(Rincian Latihan):
Sunting bagian teks tentang tradisi bangsawan Sumba mulai dari "TRADISI kehidupan kaum" hingga dan termasuk "larangan dari pemerintah.", lalu tulis ulang bagian itu dengan setiap "hamba" diganti menjadi "abdi".

(Teks untuk Dianalisis):
_ _ _
TRADISI kehidupan kaum bangsawan Sumba, khususnya Sumba Timur yang selalu diapit para hamba juga terbawa hingga mereka meninggal dunia. Pengabdian para hamba atau disebut dalam bahasa umum 'orang dalam rumah' bahkan hingga tuannya masuk ke liang lahat.
Menurut penuturan para tokoh adat Sumba Timur, sampai dengan era 1970-an, masih ada hamba yang rela kubur hidup-hidup dalam satu kubur dengan sang tuan. Orang dalam rumah yang ikut terkubur dengan jenazah tuannya, ini tidak dipaksa. Mereka melakukan atas dasar kerelaan karena ingin menjaga dan mengabdi kepada sang tuan. Tradisi seperti ini baru terhenti dalam dua dekade terakhir setelah ada larangan dari pemerintah.
_ _ _
(Catatan koordinat titik penanda)
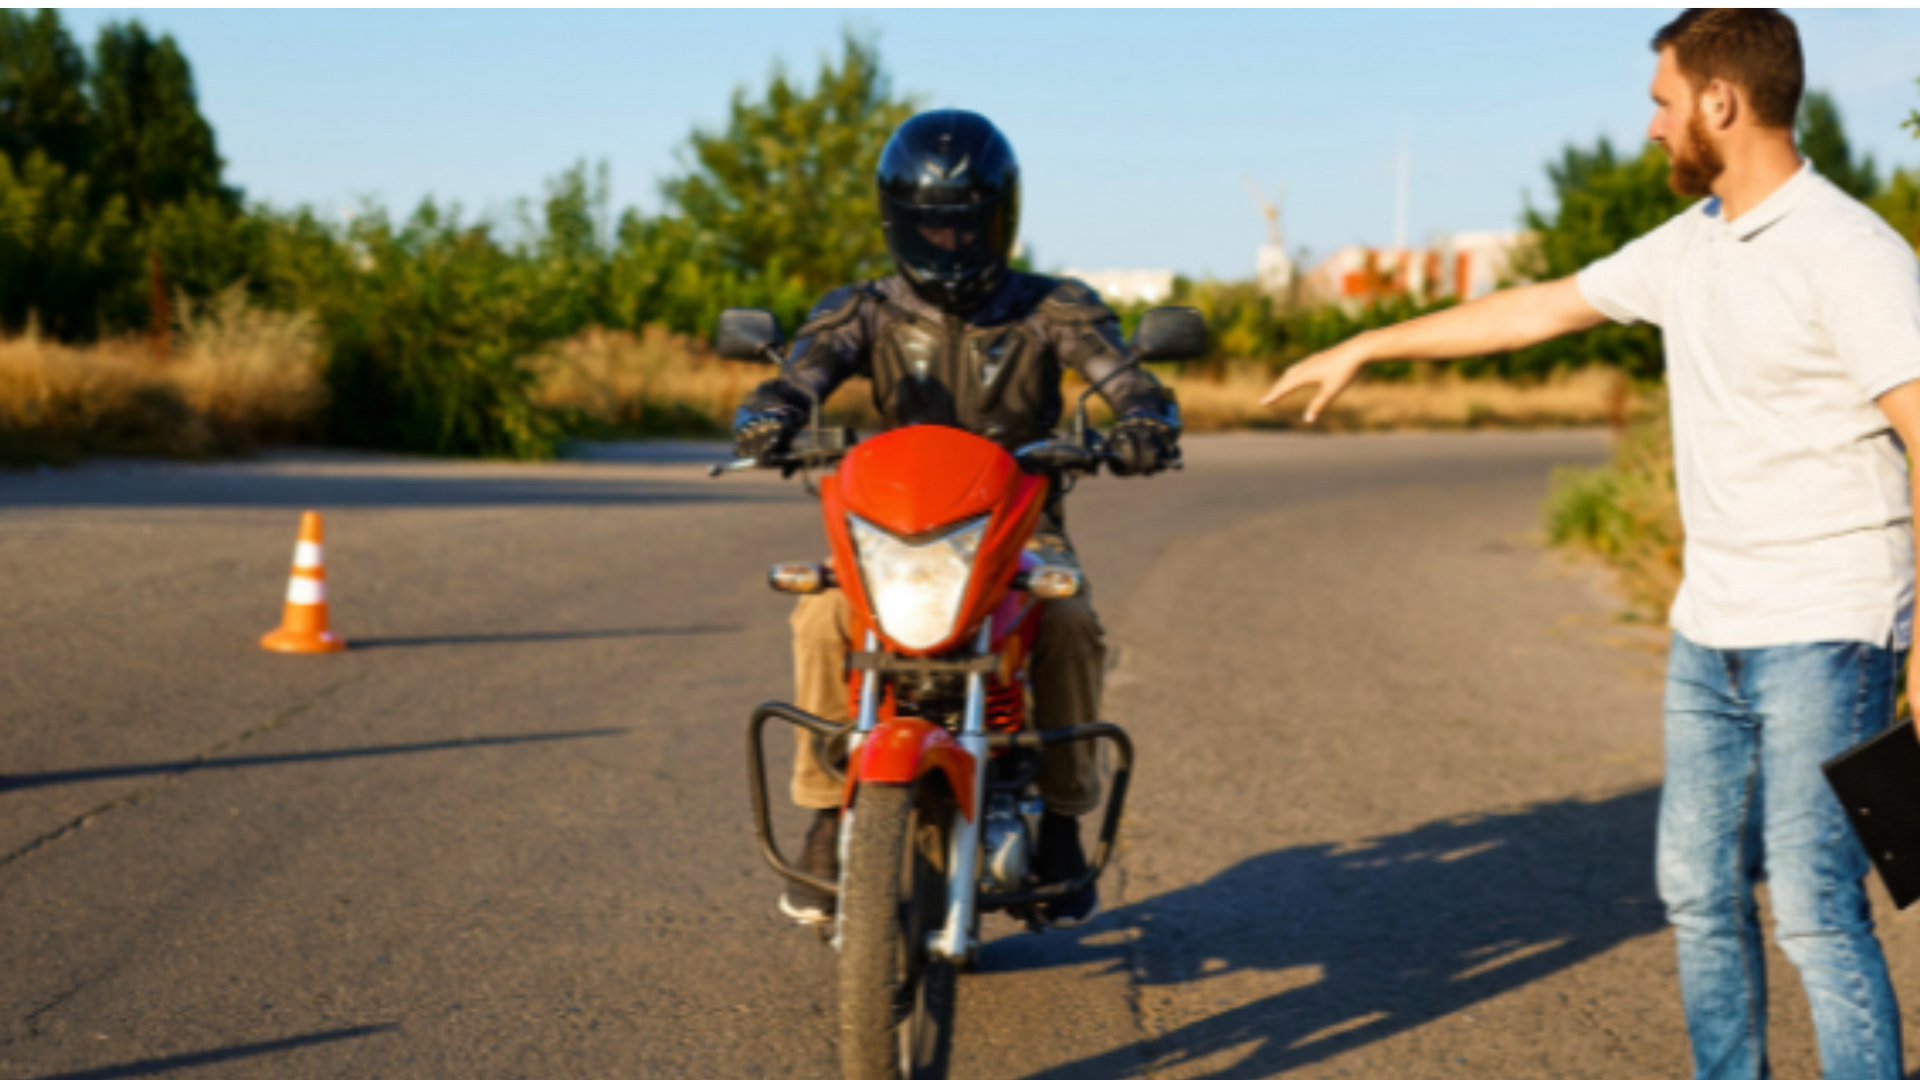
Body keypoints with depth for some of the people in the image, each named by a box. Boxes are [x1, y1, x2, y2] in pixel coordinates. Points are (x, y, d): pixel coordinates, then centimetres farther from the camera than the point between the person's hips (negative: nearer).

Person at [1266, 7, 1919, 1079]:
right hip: (1711, 629, 8)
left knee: (1817, 911, -10)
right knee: (1700, 891, 13)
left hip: (1826, 631, -8)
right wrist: (1366, 346, 29)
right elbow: (1542, 308, 23)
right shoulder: (1693, 243, 11)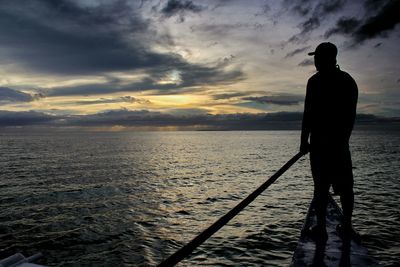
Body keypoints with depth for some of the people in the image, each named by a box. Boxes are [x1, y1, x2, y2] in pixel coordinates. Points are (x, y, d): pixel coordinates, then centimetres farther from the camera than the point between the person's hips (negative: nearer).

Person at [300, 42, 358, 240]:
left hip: (320, 142, -5)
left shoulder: (315, 81, -9)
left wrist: (304, 141, -8)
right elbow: (351, 115, 13)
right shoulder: (349, 80, 11)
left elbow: (308, 114, -13)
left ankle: (321, 227, 5)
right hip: (340, 142, 6)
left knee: (321, 186, 0)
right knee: (344, 185, 12)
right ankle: (346, 225, 22)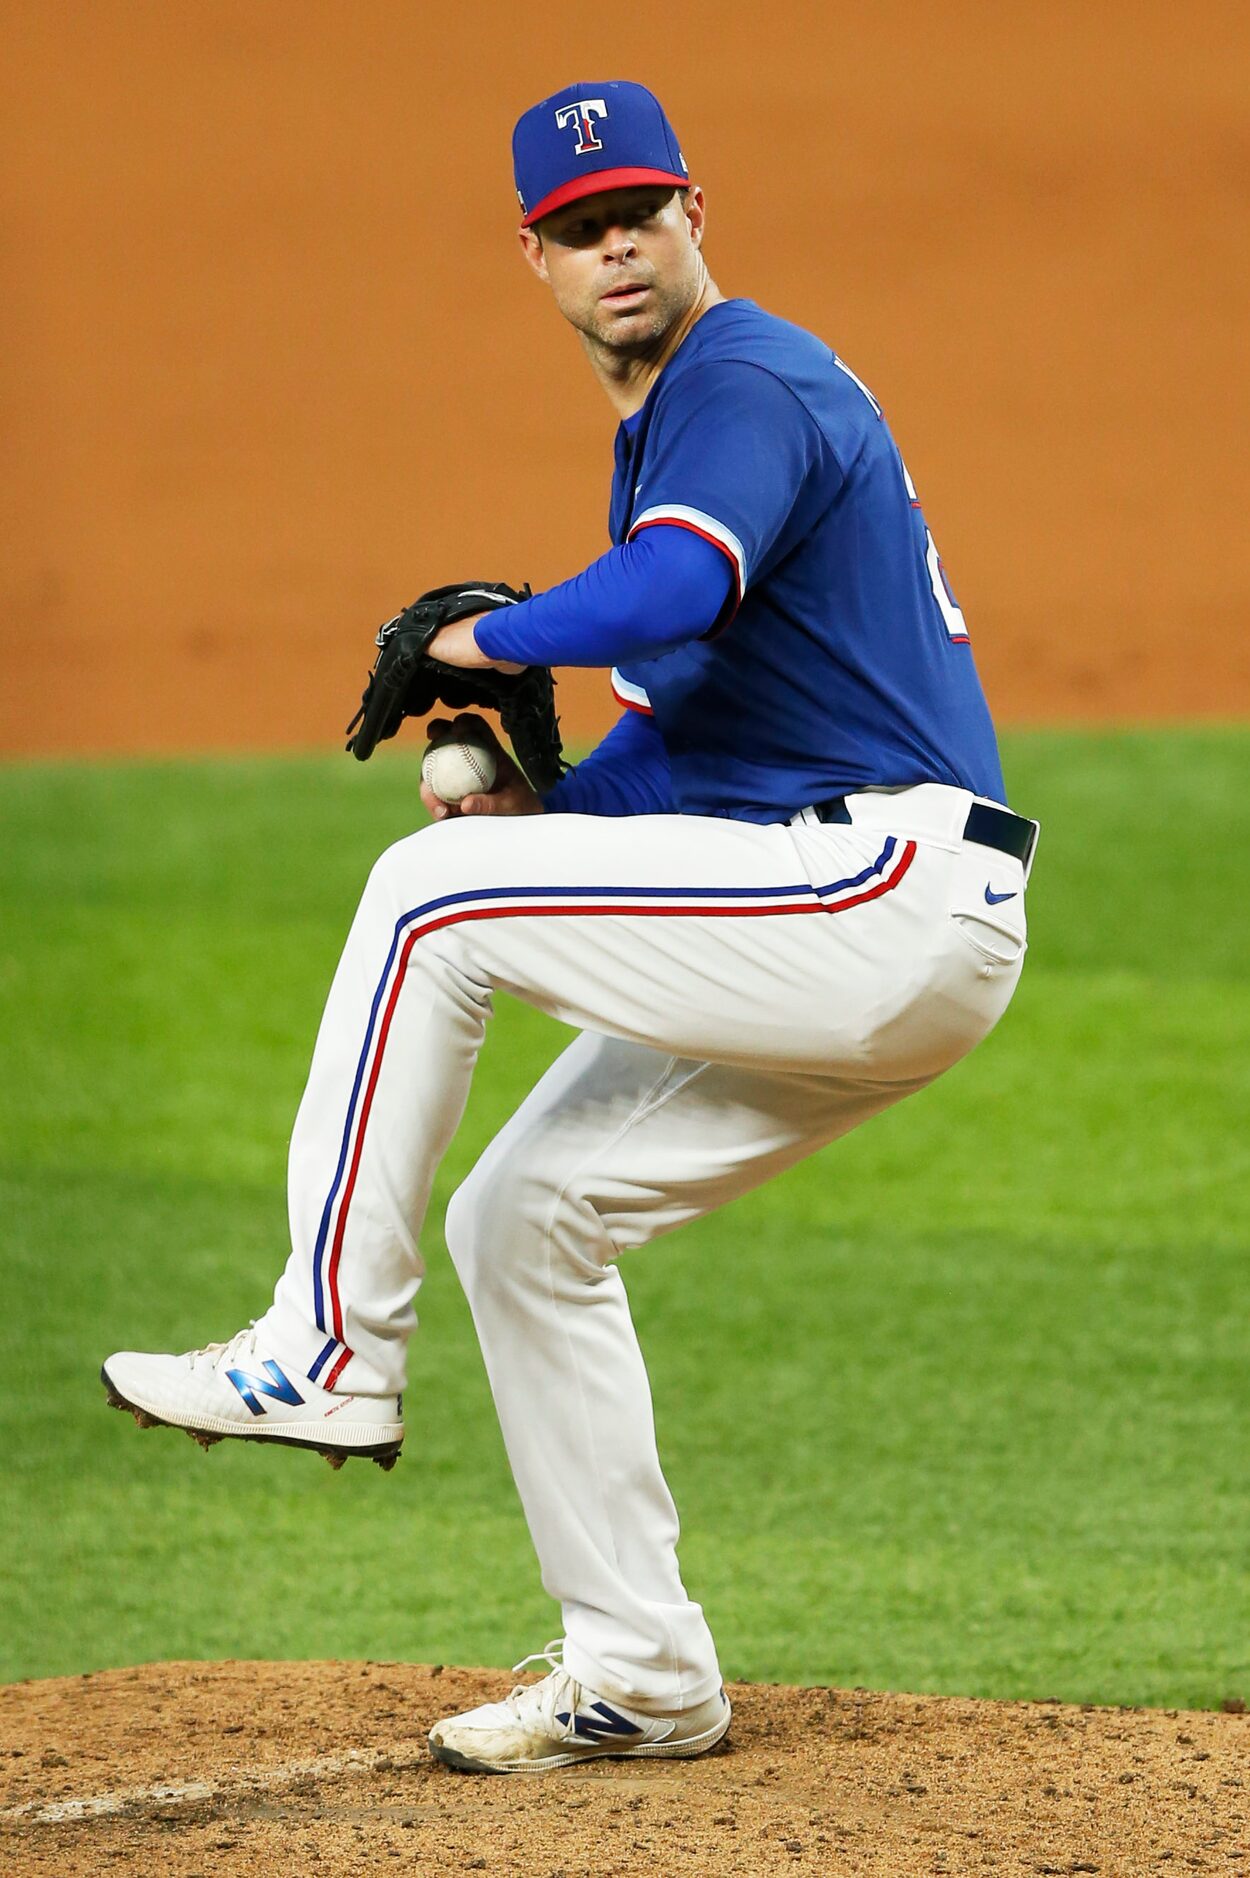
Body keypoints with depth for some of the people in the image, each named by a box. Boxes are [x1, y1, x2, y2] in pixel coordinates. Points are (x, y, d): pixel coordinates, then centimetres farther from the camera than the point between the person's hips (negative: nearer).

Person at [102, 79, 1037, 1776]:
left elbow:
_ _ _
(Jawaban Tertulis):
TRADISI kehidupan kaum bangsawan Sumba, khususnya Sumba Timur yang selalu diapit para abdi juga terbawa hingga mereka meninggal dunia. Pengabdian para abdi atau disebut dalam bahasa umum 'orang dalam rumah' bahkan hingga tuannya masuk ke liang lahat.
Menurut penuturan para tokoh adat Sumba Timur, sampai dengan era 1970-an, masih ada abdi yang rela kubur hidup-hidup dalam satu kubur dengan sang tuan. Orang dalam rumah yang ikut terkubur dengan jenazah tuannya, ini tidak dipaksa. Mereka melakukan atas dasar kerelaan karena ingin menjaga dan mengabdi kepada sang tuan. Tradisi seperti ini baru terhenti dalam dua dekade terakhir setelah ada larangan dari pemerintah.